We know that a function $f(z)$ can be decomposed into $\frac{f(z)+f(-z)}{2}$ and $\frac{f(z)-f(-z)}{2}$. These are called the even and odd components.
I have made a generalisaiton of this. Suppose $f(z)$ is our function on the complex plane, and $e^{\frac{i2\pi q}{n}}$ are the $nth$ roots of unity, $q=0,1,2,3…n-1$. We can decompose the function into $n$ functions $g_k(z)$, $k=0,1,2,3….n-1$ given by:
$g_k(z)= \frac{1}{n} \sum _{q=0} ^{n-1} e^{\frac{2\pi qk}{n}} f(e^{2\pi i \frac{q}{n}} z)$
Adding these back together:
$$\sum _{k=0}^{n-1} g_k (z)$$
$$= \sum _{k=0}^{n-1} \frac{1}{n} \sum _{q=0} ^{n-1} e^{\frac{2\pi qk}{n}} f(e^{2\pi i \frac{q}{n}} z)$$
$$= \sum _{q=0}^{n-1} \frac{1}{n}( \sum _{k=0} ^{n-1} e^{\frac{2\pi qk}{n}} f(e^{2\pi i \frac{q}{n}} z))$$
If we look at the first term of this sum corresponding to $q=0$, we get $\frac{1}{n} nf(z)=f(z)$. The terms for other values of $q$ are 0.

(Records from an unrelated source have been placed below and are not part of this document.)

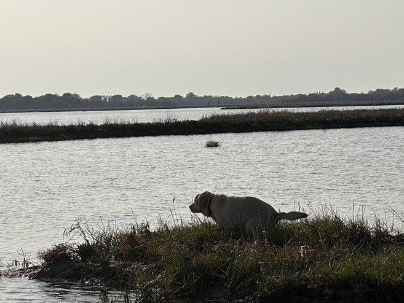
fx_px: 1401
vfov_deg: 12.4
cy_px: 145
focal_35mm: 120
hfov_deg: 16.3
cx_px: 303
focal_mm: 9
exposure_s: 1/3311
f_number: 2.8
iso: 32
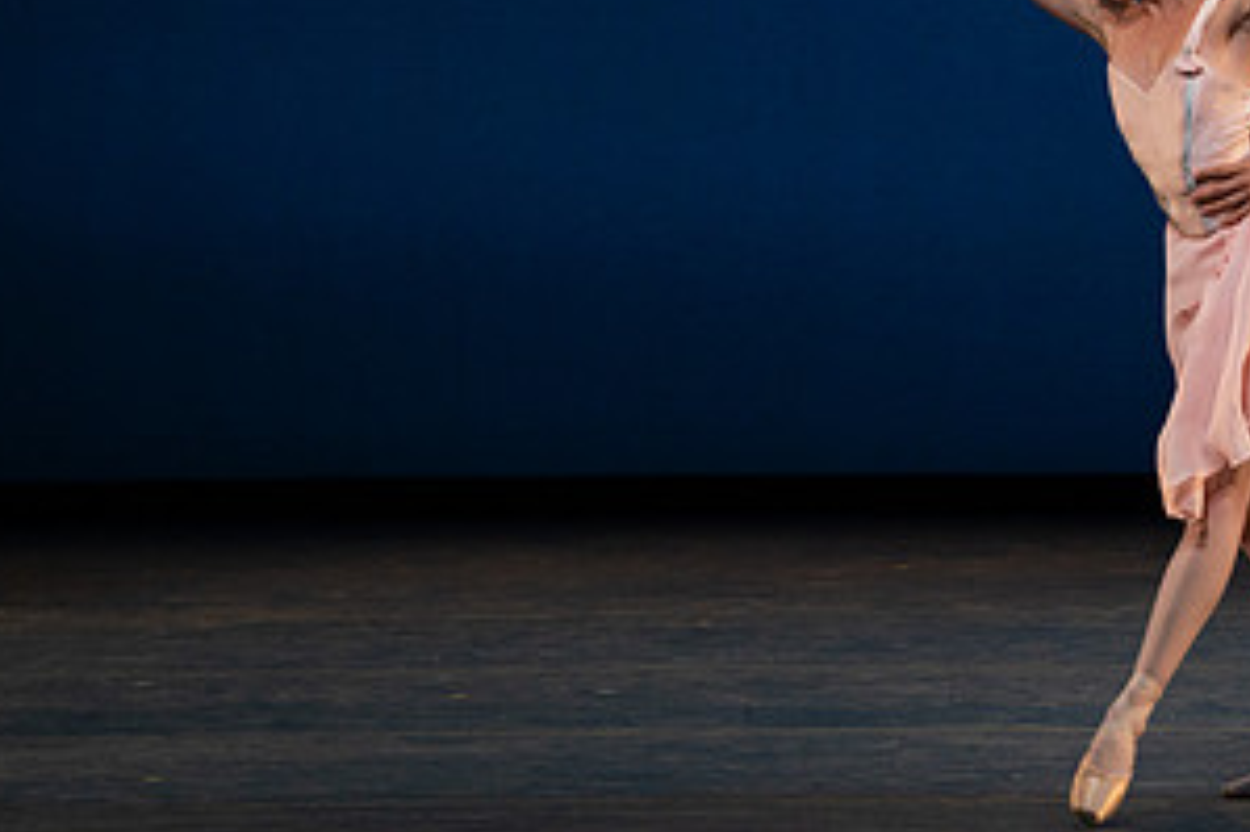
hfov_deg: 5.3
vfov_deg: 3.5
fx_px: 13464
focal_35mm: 388
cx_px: 949
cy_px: 107
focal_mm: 200
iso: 3200
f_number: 8
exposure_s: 1/500
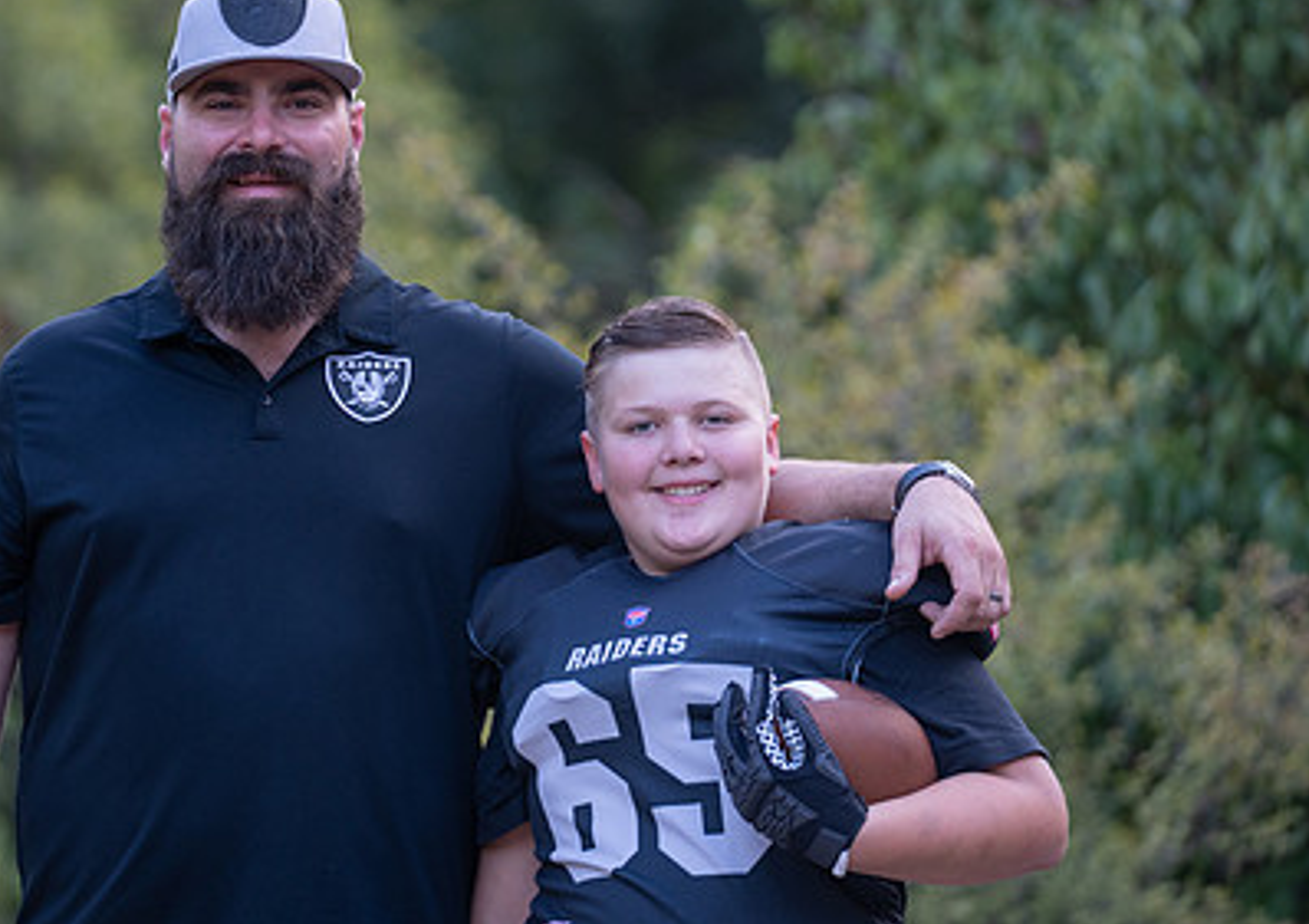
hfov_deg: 9.6
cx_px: 401
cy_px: 428
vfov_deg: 6.8
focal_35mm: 210
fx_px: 7777
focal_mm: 136
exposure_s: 1/320
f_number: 2.8
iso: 640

This means that the decomposition $g_k (z)$ adds upto $f(z)$. For $n=2$, this is the same as the decomposition of $f(z)$ into even and odd functions.
This is a generalisation of the decomposition into even and odd functions. Each of the functions $g_k(z)$ has a rotational symmetry of rotation of the argument $z$ by $e^{\frac{i2\pi k}{n}}$. Is there a name for this generalisation?
Best Answer
Suppose you have a representation $V$ of a group $G$ (say) which you know decomposes as an internal direct sum $V_1 \oplus V_2 \oplus \cdots$. Given $v \in V$ you might want to write $v = \sum v_i$ where $v_i \in V_i$, that is, you might want to "know" in some sense the projection operations $\pi : V \to V_i$.
This problem contains your generalisation of even and odd functions. Specifically, if $V$ is the vector space of complex functions made into a rep of $G=C_n=\langle \zeta\rangle$ the cyclic group of order $n$ by $(\zeta f)(z) = f(e^{2\pi i / n}z)$, then $V$ decomposes as a direct sum of the subspaces $V_k$ on which $\zeta$ acts as the scalar $e^{2\pi ik/n}$ and you can write down formulas expressing an arbitrary $f \in V$ as a sum $\sum f_k$ with $f_k\in V_k$. The case $n=2$ is the even-odd example.
The simple version of the connection with classical Fourier analysis is that you look at the action of the circle group (think of it as the group of complex numbers with absolute value 1 under multiplication) on complex square-integrable functions on the unit circle $S^1$, observe that the functions $z\mapsto z^n$ span 1-d subreps, and prove a theorem that says the rep decomposes as a direct product of these subreps in a suitable sense. This MO question and its answers go into the technical detail and explain why Fourier analysis isn't just a special case of rep theory.